Sous la cicatrice une blessure, sous la blessure, la peau du temps
Toutes les frontières froissées, emparées, et cette première aube, cicatrice ouverte, blessure reconnue dans « le creux du sillon vase femme… ». Carole Carcillo Mesrobian place l’écriture sur la frontière même — un objet à passer, enjamber. La frontière entre l’aube et le ciel, entre indigo et cyan, la frontière-fusion du corps et de l’esprit. La vie de toutes les aubes recommencées :
Carole Carcillo Mesrobian, Aperture du silence, PhB éditions, Paris, 2018, 56 pages, 10 €.

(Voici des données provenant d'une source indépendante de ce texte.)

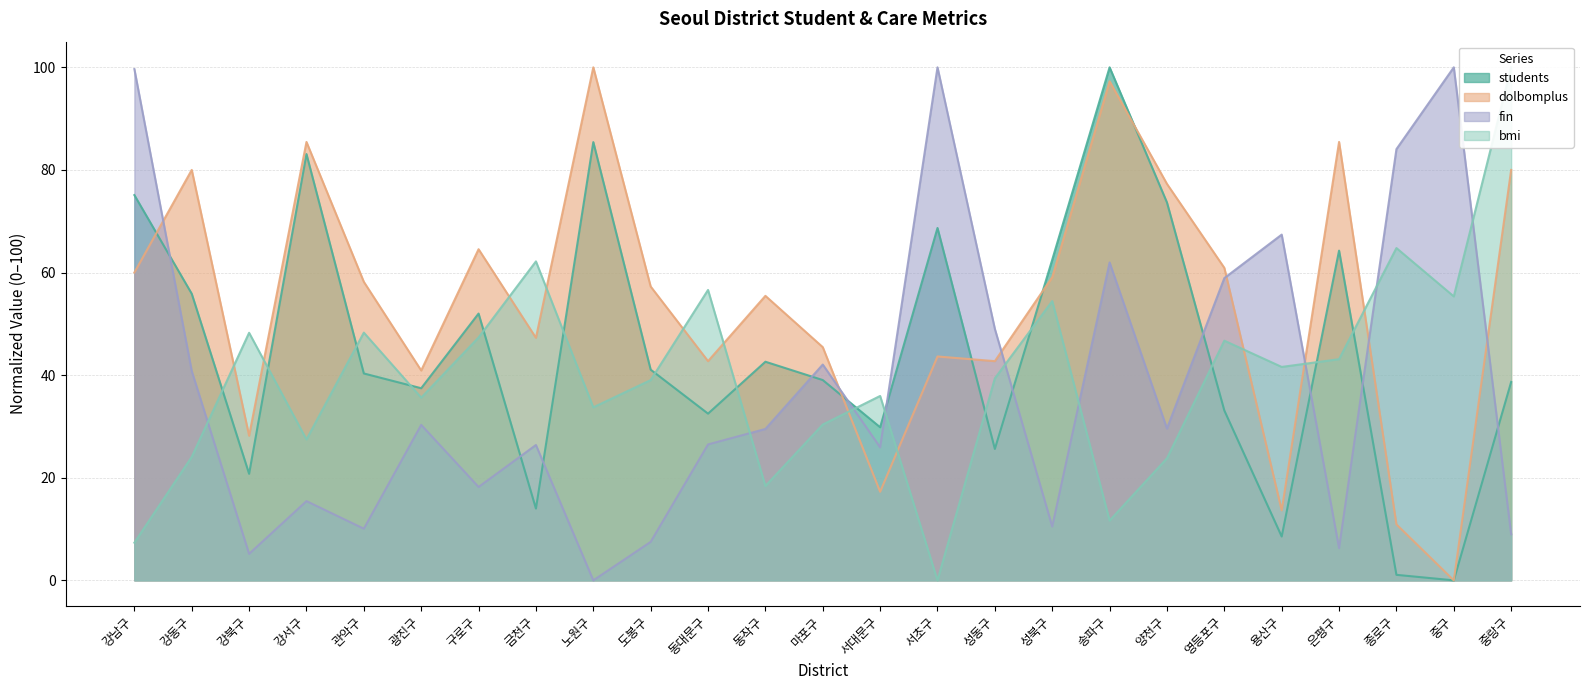

In dolbomplus, how many points are lower than both neighbors (excluding endpoints)?

8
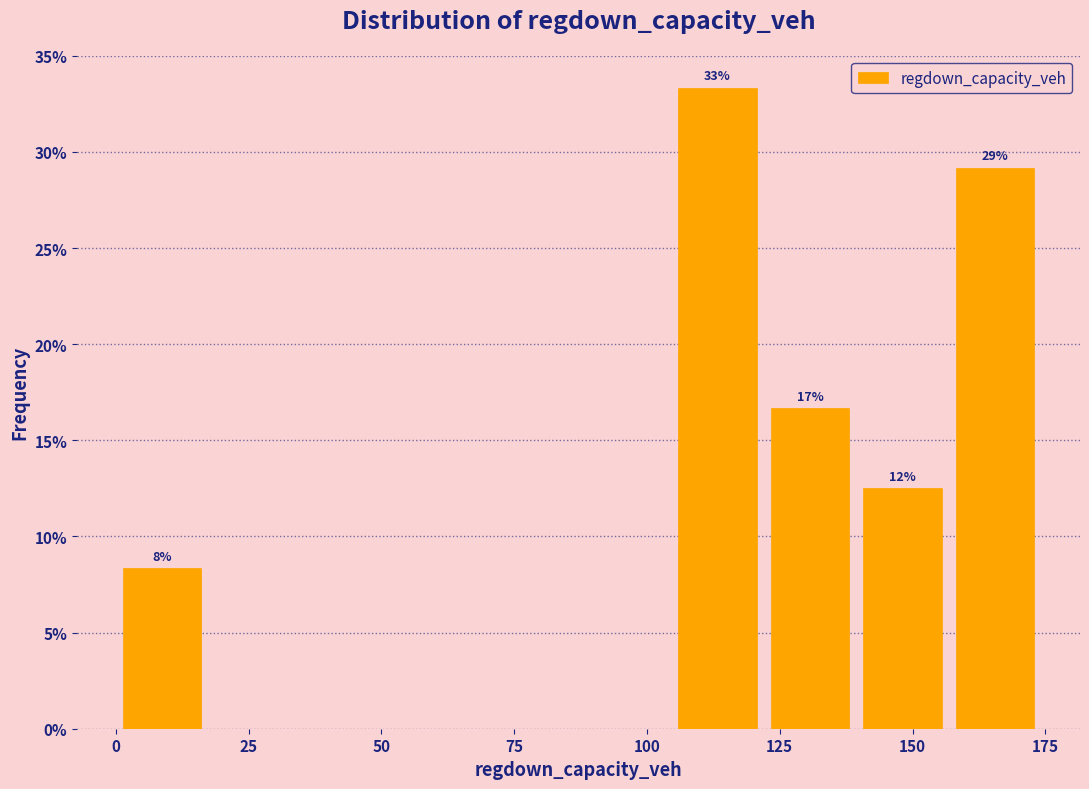

Read against the x-axis, roughly where is the centre of the tallest bar?

115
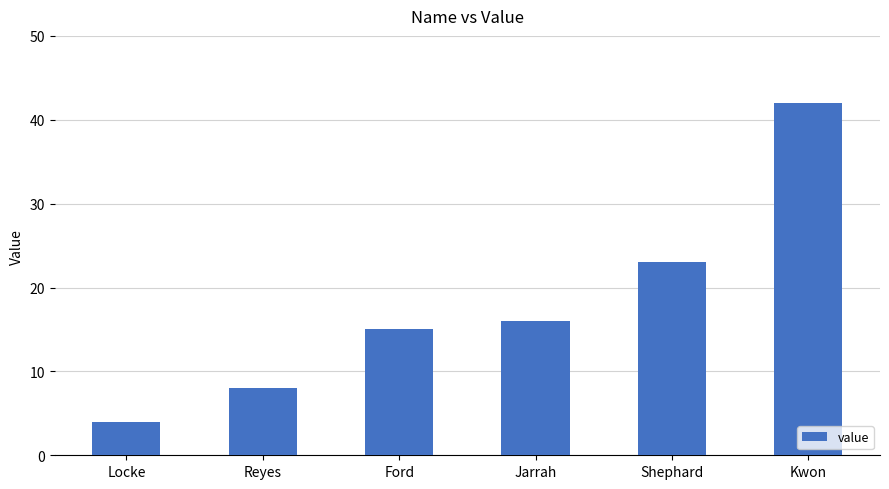

What value does the data have at Shephard?

23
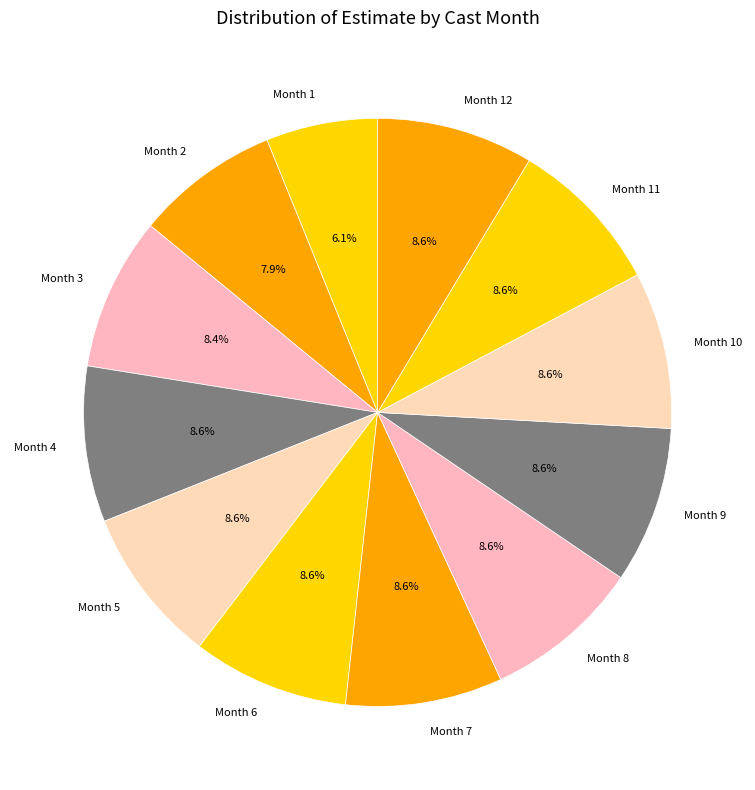

Count the number of slices in the pie.

12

« L’aube hébétée/ Péristyle habité de la trace des nuits. » On pense irrésistiblement, à la lecture de Aperture du silence, au tableau de Gustave Courbet nommé « L’origine du monde », un tableau chaste, n’en déplaise, qui montre le silence de l’aperture, sa promesse d’éternité.
En cheminant dans le corps infiltré de tous les « sables » roulant dans les veines, sables des temps digérés par le corps, croît « … la rumeur démesurée / des apertures ancestrales ». La poésie de Carole Carcillo Mesrobian est celle du corps sacrifié, elle fouaille le corps « Aux pieds des dunes les falaises / Montagne au flanc d’une rosée ». Les apertures ancestrales résonnent en chant, comme le musical bruit de fond de l’espace est le cri de la naissance à jamais naissante. Ou encore un fameux « … tremble du murmure des veines sous nos chairs », pour dire que murmure et silence sont choses pareilles et portées par les veines (les cordes) de l’espace infini.
Le corps en représentation. Poussière d’éternité. Et cet autre corps recherché, celui de l’autre soi-même, femme ou homme caché dans un vers ouvrant la perspective « D’épouser la texture de ta peau / D’emmuré ». Le recueil si chantant, si plein des couleurs d’aubes, tisse le tissu du corps étendu à l’espace, conçu comme une sidération, la cicatrice toujours recommencée d’une blessure initiale, d’un corps dont il faut se vêtir. Ô mère, dis-moi qui je mange ? Quelle peau arrachée du tréfonds des étoiles est ma peau écartée ?
Le poème de Carole Carcillo Mesrobian est eucharistie. Après que « …l’odeur de femme cette robe d’augure » signe le sexe du monde, la table est dressée, fabriquée d’étoiles, et se déroule alors « La scène close sous le velours / D’avoir avalé qui tu es », puis le « Je suis allé vers toi / Comme linceul à l’éternité ». Le souffle de l’esprit s’empare des membranes, des ramures, des eaux souterraines jusqu’à saturer les rimes, multipliant les aubes dans son outre d’azur.